The Russian threat

The second half of the twentieth century has been dominated by the Cold War. The reason for having the Cold War was the threat posed by the Soviet Union. To almost all accounts the Cold War started with the speech in 1948 by Churchill announcing the existence of an Iron Curtain in Europe, thereby describing the boundary between the countries occupied by the Western allies, and those by Russia. In actual, there had nothing been going on in terms of hostilities, the argument was about how the occupied countries were ruled. Of course, both occupying powers tries to impose there own system of government. So the start of the Cold War was in effect an ideological war.

It is difficult to interest a civilian population into an ideological argument for longer time. The Cold War was maintained by turning the ideological threat into a physical, that is suggesting that the Soviet Union had plans to invade Western Europe: The Russians are coming. People were given instructions on what to do in case of a nuclear attack: what to do when the bomb falls. This fear dominated much of the fifties and sixties in Western Europe, and in the United States even longer.
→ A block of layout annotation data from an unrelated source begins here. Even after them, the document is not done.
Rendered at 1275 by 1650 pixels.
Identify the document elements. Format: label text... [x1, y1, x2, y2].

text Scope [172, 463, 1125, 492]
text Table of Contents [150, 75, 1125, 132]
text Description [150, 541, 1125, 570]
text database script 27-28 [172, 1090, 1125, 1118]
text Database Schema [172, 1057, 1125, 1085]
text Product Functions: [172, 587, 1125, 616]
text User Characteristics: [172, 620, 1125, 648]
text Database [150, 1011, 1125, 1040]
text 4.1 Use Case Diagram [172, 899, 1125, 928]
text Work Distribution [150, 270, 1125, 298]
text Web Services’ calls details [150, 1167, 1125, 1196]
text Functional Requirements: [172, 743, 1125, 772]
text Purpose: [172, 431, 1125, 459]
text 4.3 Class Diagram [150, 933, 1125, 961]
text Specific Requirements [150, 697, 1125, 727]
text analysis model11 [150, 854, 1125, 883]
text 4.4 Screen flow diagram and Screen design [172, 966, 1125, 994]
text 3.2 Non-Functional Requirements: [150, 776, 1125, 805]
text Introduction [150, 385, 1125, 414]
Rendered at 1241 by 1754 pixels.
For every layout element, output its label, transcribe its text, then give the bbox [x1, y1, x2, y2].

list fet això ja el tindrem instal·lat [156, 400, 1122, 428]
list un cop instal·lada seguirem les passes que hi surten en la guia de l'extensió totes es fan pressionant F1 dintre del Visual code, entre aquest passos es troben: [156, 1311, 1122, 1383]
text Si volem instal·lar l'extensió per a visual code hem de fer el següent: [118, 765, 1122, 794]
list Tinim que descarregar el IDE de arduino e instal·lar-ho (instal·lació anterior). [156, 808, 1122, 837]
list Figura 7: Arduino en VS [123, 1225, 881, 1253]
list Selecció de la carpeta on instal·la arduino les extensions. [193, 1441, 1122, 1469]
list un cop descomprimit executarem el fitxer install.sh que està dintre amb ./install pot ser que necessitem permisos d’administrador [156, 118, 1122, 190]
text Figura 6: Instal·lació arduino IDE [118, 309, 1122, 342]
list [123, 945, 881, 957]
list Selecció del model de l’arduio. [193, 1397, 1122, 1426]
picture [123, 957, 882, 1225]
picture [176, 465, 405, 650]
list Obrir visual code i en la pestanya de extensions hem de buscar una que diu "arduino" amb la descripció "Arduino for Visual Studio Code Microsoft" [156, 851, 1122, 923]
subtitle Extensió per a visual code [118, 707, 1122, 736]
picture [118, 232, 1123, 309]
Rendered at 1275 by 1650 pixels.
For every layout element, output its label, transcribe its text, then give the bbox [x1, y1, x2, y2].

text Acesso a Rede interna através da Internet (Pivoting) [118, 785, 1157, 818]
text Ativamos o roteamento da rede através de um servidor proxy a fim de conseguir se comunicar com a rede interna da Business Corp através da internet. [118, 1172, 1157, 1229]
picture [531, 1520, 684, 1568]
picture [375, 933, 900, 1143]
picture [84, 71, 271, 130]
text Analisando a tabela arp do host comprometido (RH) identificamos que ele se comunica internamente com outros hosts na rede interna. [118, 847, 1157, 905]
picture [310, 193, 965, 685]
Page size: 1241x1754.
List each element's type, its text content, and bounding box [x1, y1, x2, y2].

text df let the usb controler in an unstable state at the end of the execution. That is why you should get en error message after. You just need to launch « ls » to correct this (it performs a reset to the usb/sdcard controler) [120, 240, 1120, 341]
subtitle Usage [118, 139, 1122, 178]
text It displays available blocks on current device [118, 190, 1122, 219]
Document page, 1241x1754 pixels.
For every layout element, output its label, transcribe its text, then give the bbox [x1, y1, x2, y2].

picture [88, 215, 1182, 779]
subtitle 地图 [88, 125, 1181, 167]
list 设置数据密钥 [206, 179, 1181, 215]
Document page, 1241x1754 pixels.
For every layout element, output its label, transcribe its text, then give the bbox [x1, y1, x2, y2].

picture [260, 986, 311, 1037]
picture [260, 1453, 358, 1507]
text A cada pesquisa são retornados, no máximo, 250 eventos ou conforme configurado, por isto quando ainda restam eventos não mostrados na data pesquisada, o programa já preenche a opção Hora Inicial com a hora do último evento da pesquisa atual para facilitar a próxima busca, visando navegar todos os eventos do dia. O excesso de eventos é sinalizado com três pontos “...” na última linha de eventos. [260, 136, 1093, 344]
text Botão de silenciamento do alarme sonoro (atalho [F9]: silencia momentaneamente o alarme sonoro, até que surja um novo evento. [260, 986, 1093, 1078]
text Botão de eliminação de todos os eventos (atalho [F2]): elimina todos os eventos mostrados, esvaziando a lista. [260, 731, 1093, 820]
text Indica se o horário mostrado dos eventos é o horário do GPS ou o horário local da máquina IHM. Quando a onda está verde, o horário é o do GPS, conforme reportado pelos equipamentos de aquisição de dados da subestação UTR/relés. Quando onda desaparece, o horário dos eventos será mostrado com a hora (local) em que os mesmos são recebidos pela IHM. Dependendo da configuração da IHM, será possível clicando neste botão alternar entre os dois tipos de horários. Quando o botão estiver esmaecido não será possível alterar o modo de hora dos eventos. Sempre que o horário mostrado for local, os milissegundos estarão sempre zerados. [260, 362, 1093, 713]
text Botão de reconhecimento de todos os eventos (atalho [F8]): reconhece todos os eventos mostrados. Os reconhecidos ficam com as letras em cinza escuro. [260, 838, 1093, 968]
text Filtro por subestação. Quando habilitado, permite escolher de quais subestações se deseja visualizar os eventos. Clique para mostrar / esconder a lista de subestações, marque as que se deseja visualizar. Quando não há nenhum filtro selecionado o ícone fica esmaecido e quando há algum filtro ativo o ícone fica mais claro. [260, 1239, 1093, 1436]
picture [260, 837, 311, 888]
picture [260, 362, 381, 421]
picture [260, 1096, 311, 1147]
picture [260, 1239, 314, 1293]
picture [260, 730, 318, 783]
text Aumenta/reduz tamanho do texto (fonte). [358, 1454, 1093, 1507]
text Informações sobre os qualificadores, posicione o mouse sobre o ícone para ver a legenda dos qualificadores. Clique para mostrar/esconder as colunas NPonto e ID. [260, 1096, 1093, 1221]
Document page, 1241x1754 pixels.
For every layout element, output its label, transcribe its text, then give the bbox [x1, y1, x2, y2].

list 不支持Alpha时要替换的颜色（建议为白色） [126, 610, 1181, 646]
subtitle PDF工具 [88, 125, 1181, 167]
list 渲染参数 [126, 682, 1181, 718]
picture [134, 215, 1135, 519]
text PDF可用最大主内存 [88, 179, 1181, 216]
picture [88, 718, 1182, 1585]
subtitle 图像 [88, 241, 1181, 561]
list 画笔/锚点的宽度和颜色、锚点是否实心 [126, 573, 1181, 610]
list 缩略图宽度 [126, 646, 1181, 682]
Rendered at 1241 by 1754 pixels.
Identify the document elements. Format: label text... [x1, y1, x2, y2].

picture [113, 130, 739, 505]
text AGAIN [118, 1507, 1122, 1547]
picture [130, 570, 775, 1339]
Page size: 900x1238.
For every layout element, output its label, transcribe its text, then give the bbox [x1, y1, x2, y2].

One of the arguments to underline the danger was the assertion that invasions of Western Europe from the east had been common in history. Let us name a few of the mutual incursion in east and west. In 1803 the invasion of Russia by the French led by Napoleon. In 1830 the invasion of the Crimea, Russia, by the English. In 1915 the invasion of Russia by the Germans. In 1918 the small scale interference in the Russian civil war by the English. In 1941 the invasion of Russia by the Germans. Summing up one comes to the conclusion that if there was any justified fear, it was a fear of the Russians from an invasion of the west. One might argue that this very real fear is an argument for the enduring occupation of the countries of Eastern Europe, in order to form a buffer for a new invasion.

The original question is: was there ever any credible threat from the Soviet Union. Since the fall of the Soviet Union, now more than a decade ago, much has become known about the things that happened over there. However, until now there has not emerged any indication of a plan to attack Western Europe, and one can safely assume there never was one.